## Given information:
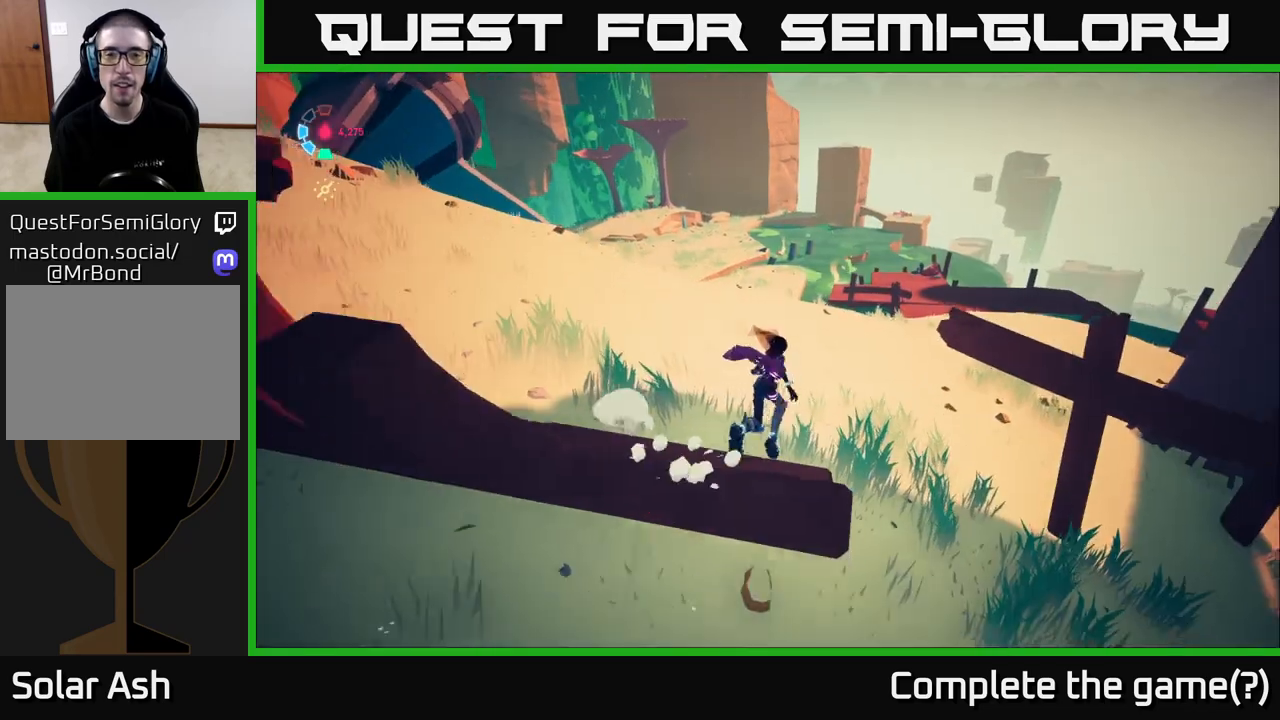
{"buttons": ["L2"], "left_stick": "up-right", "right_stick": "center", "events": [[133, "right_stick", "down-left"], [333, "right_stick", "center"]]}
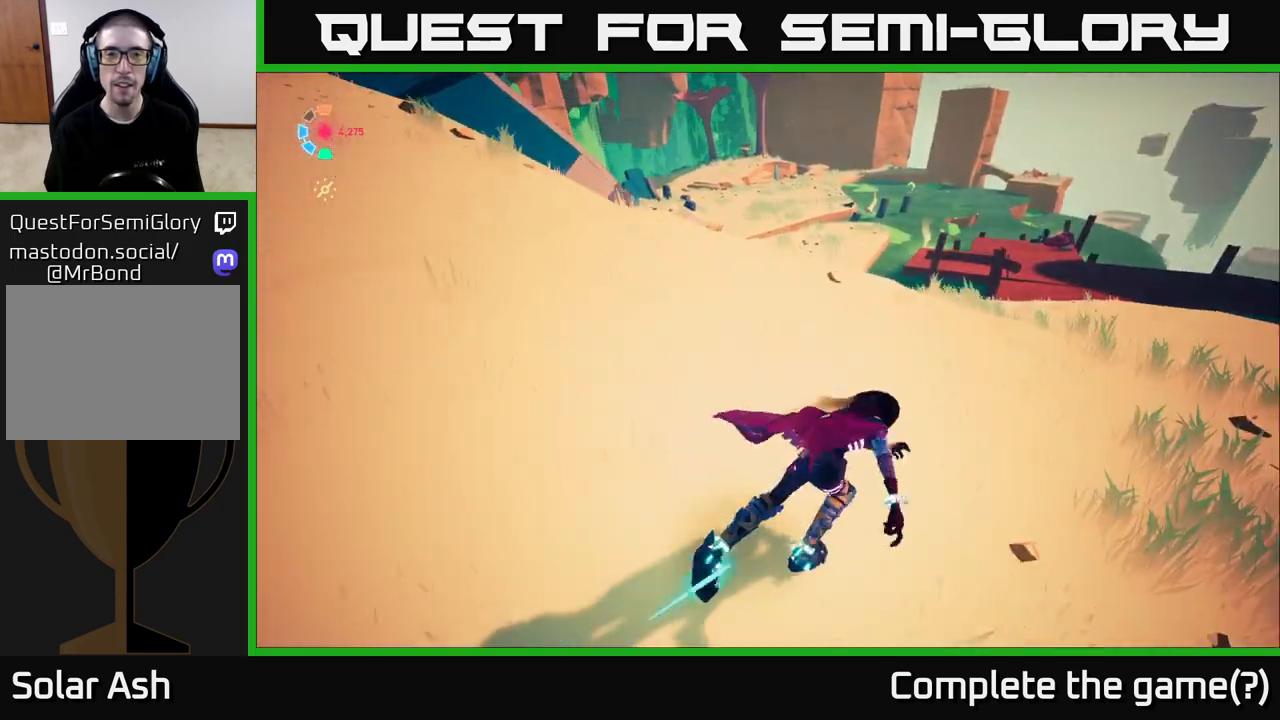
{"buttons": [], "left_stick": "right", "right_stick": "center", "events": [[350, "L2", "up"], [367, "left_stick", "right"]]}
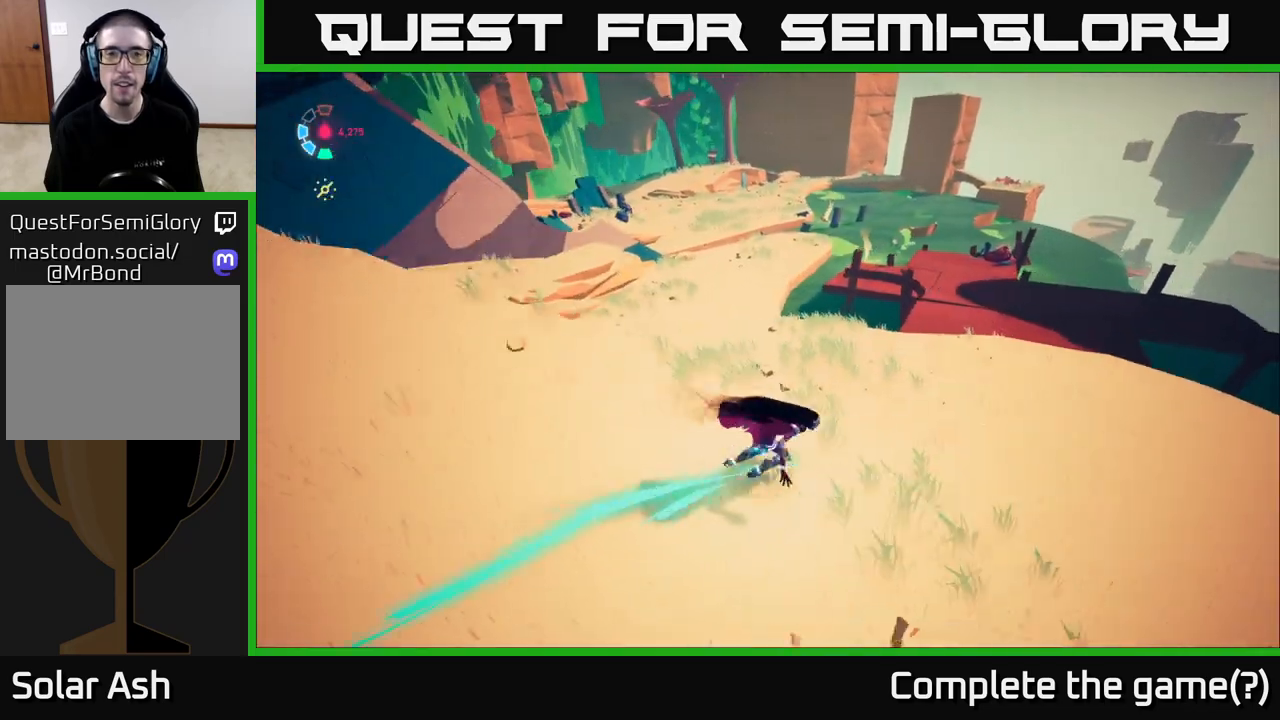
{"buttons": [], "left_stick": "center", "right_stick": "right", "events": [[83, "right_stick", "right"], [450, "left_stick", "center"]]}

## Task prompt:
Reproduce the material in its entirety and word for word, without the pictures.

## Written answer:
{"buttons": ["L2"], "left_stick": "up-right", "right_stick": "center", "events": [[133, "right_stick", "down-left"], [333, "right_stick", "center"]]}
{"buttons": [], "left_stick": "right", "right_stick": "center", "events": [[350, "L2", "up"], [367, "left_stick", "right"]]}
{"buttons": [], "left_stick": "center", "right_stick": "right", "events": [[83, "right_stick", "right"], [450, "left_stick", "center"]]}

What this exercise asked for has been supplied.